新葉は自分一人でやると言い切った。樹君は不服そうな顔をしていた。しかし、この事で樹君に力を借りるつもりも無いし、樹君がそれを解決出来るとは思えなかった僕はこの話を終わらせた。お互いにこれ以上この事で仲違いする様では本末転倒だ。僕は思いっきりの笑顔を樹君に向けた。

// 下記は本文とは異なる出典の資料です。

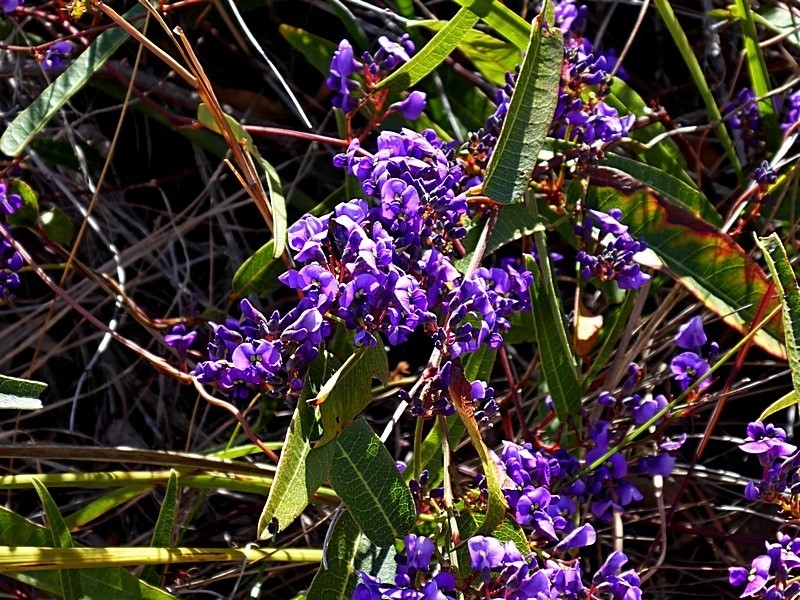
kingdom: Plantae
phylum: Tracheophyta
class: Magnoliopsida
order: Fabales
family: Fabaceae
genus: Hardenbergia
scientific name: Hardenbergia violacea
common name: Coral-pea
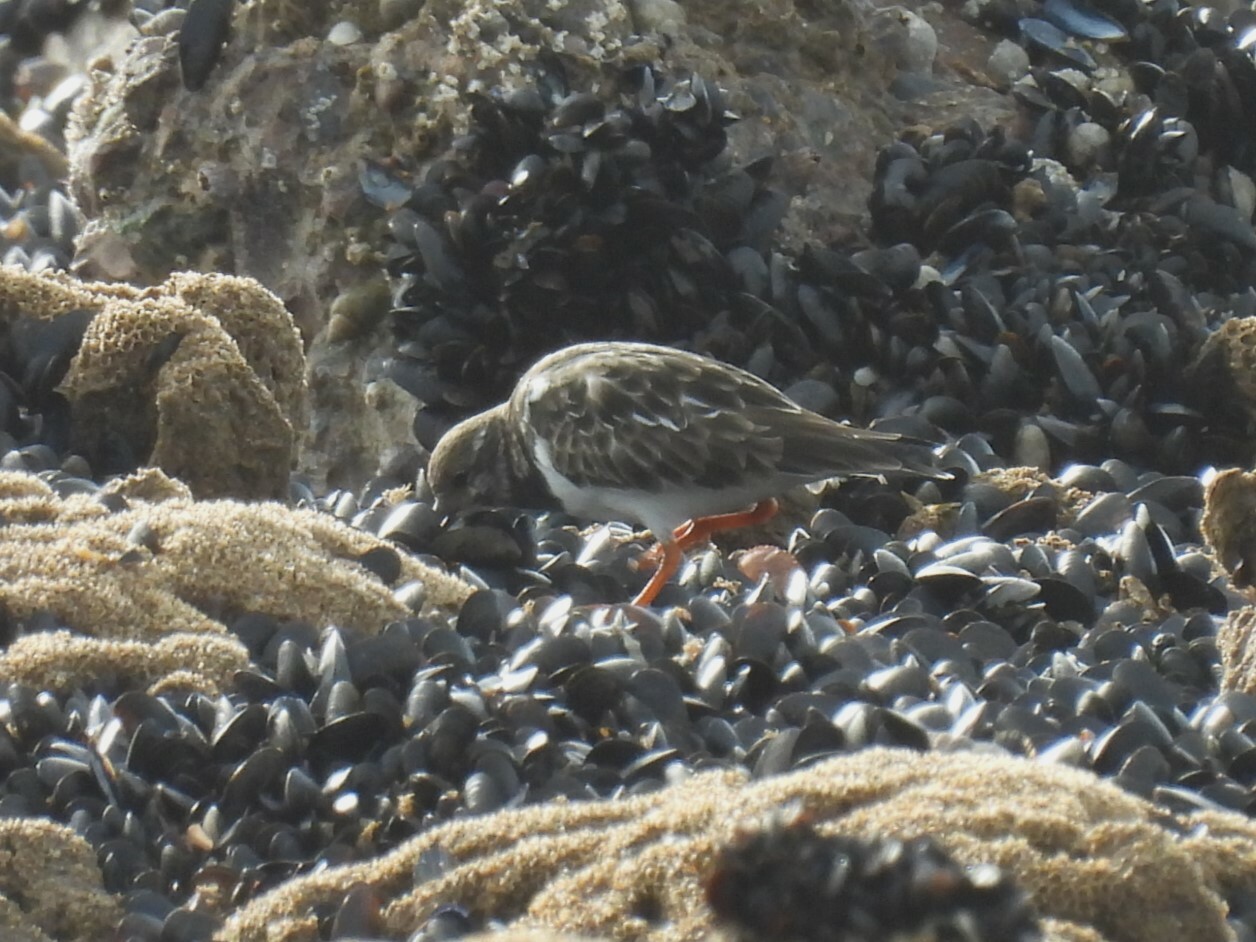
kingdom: Animalia
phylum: Chordata
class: Aves
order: Charadriiformes
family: Scolopacidae
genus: Arenaria
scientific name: Arenaria interpres
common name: Ruddy turnstone
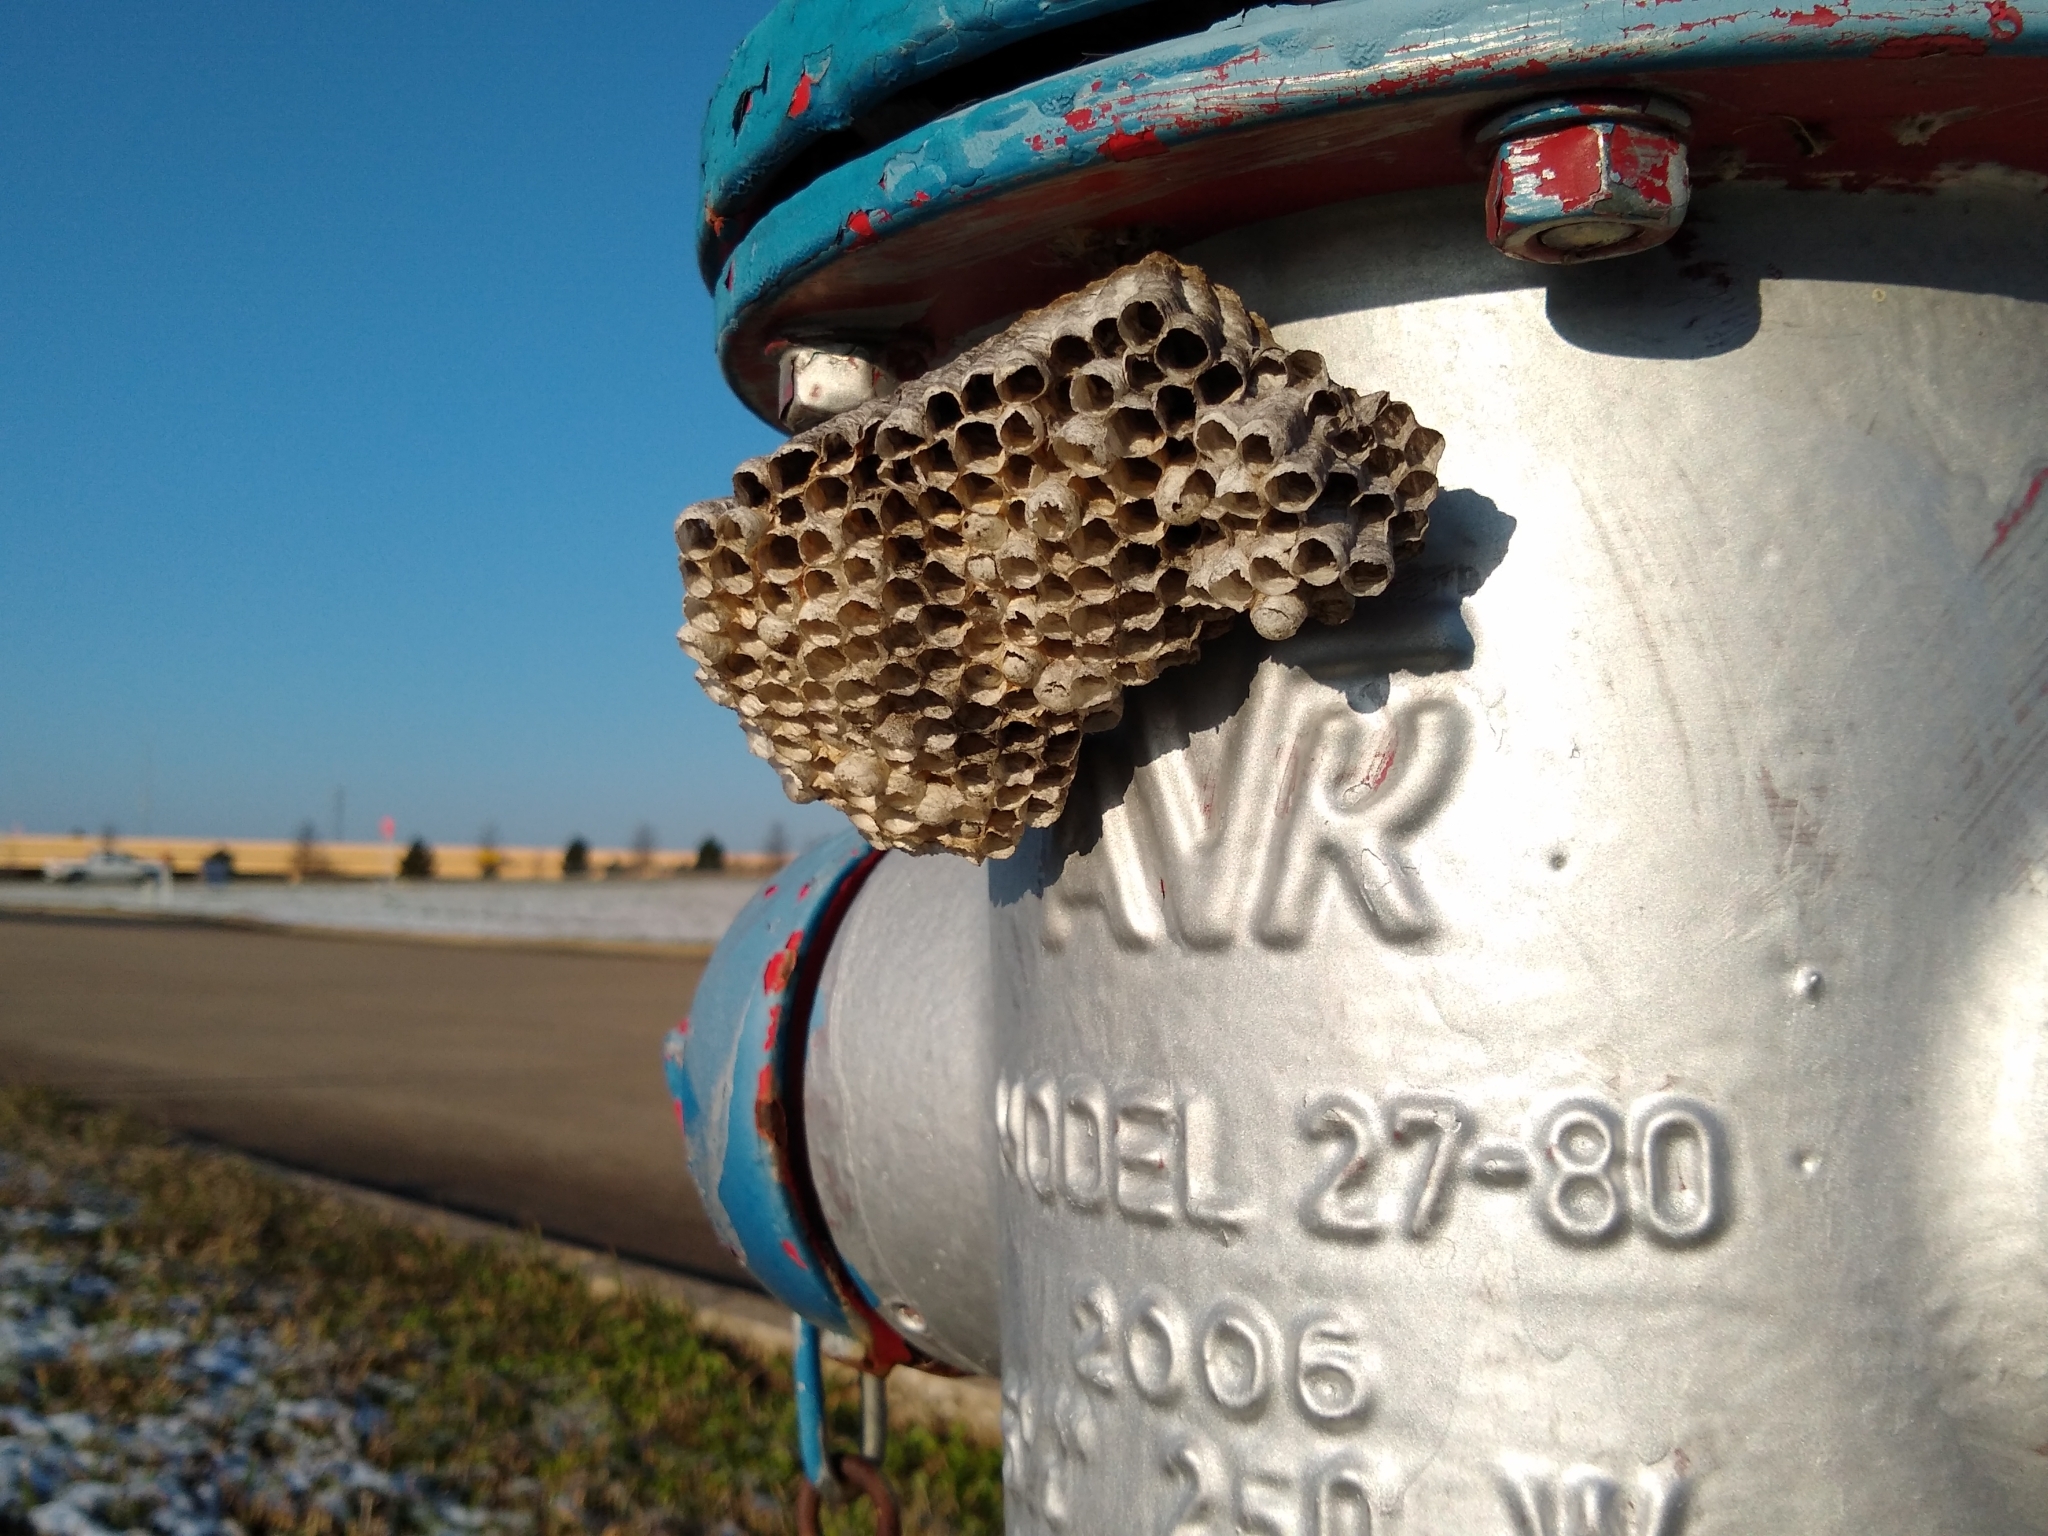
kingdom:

「樹君。色々有難う。心配させてしまってごめんなさい。でも、樹君に元気を貰ったので僕は大丈夫です。有難うございました!」


新葉は樹君に感謝の言葉を述べた。樹君はそれ以上の口出しする事は無く、黙ってその場から離れていく。新葉は樹君の事を少し、気になりながらも、自分がするべき事を考える。この話はこれで終わりにしたつもりでいた新葉。だが、それで終わりにしないのがこの男の子樹君である。新葉の知らない所で事は進行して行った。この後、早速樹君は壱平君と陽斗君の元へと向かった。


「なあ。二人共今から、朝陽の所に行くぞ!」


樹君は二人に呼び掛ける。


「それは一体どう言う事ですか?」


二人は不思議に思い聞いてみる。


「どうもこうも簡単な事さ。俺が朝陽に言ってやる。二人と仲直りしろってさ。俺の言う事なら、聞くだろう。あいつなら!」


樹君はいつものドヤ顔で答える。


「貴方は馬鹿ですか?」


壱平君が返した。


「ババババ。バカ‼︎」


樹君は壱平君の返した言葉に動揺した。それもその筈、今までなら、樹君にびびっていた筈の二人にバカと罵られたのだ。動揺するのも無理も無い話だった。


「くっ〜⁉︎」


「それって新葉君に頼まれた事ですか?」


「そっ、そうじゃ無いけどさー。何でだよー」


「やっぱり、そうでしたか? 何で勝手な事をしようとするんですか? 樹君は出しゃばらないで下さい!」


「お前。出しゃばるって、何だよ。俺とやるってのか?喧嘩売ってんのか?」


「殴りそうな勢いですね。もはや、新葉君に牙を抜かれた樹君など怖くも有りません。僕には朝陽君が付いていますから!」


壱平君は強気で言い放った。これには流石の樹君でもタジタジであった。